Os enormes cinamonos que ladeavam o caminho dos dois lados, lembra? Foram brutalmente arrancados. Fiquei imaginando o vaivém do trator levando embora aqueles galhos mortos. Nem as duas palmeiras que meu avô plantou, uma em cada canto, para vigiar casarão, foram poupadas.
Lembra do pergolado que formava uma espécie de galeria e emprestava um ar romântico ao casarão? Não ficou nem sinal dele. Simplesmente sumiram com ele.

Sabe aquele matagal dos cipós de balanço, lá em cima, perto do parreiral? Virou lavoura. Levaram embora até as pedras.
E o córrego que dava uma semi-volta na casa, onde testei meu primeiro anzol de tostão? Também não existe mais. Foi canalizado. Desapareceu.
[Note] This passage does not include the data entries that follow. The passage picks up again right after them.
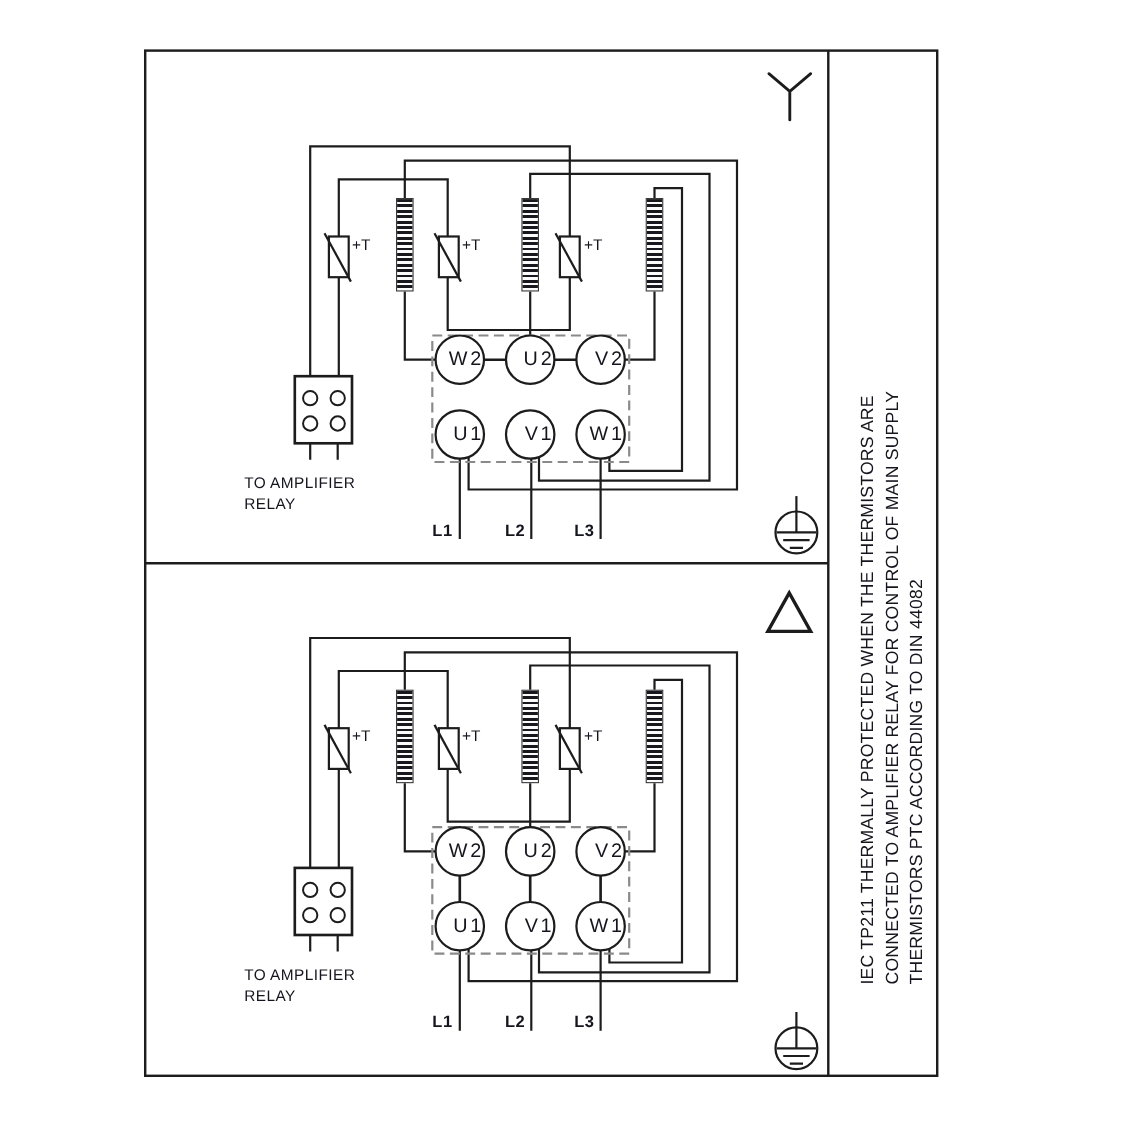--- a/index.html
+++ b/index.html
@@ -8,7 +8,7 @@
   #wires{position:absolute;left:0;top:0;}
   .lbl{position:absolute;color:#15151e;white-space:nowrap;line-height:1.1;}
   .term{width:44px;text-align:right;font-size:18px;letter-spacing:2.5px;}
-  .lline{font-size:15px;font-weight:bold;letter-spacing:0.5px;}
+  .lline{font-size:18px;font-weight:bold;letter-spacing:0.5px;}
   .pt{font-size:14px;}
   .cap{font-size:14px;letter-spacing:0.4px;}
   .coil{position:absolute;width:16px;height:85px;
Lembra a casa dos Fabianos bem em frente ao nosso casarão, toda em madeira de tábuas matajuntadas de cor marrom e suas enormes janelas de arcos arredondados e lambrequins? Também puseram abaixo. Ergueram outra no lugar, muito mais moderna, toda em concreto, com amplas janelas e portas trabalhadas em material sintético.

– Pai, você está bem? – perguntou-me meu filho, tirando-me daquele estado imersivo.
Respondi que sim, com uma lasca do alicerce da casa que me viu nascer, bem firme no punho fechado. É que naquela hora meu deu um aperto e arranquei um pedaço da pedra. Eu sei que é besteira, mas é tudo o que sobrou do que um dia foi a minha casa. Não importa que tenham demolido a casa, minhas melhores lembranças continuam morando nela. E foi com o que sobrou da casa que me viu nascer que construí esta crônica onde sua sensibilidade morou por alguns minutos. Nada mais do que isso.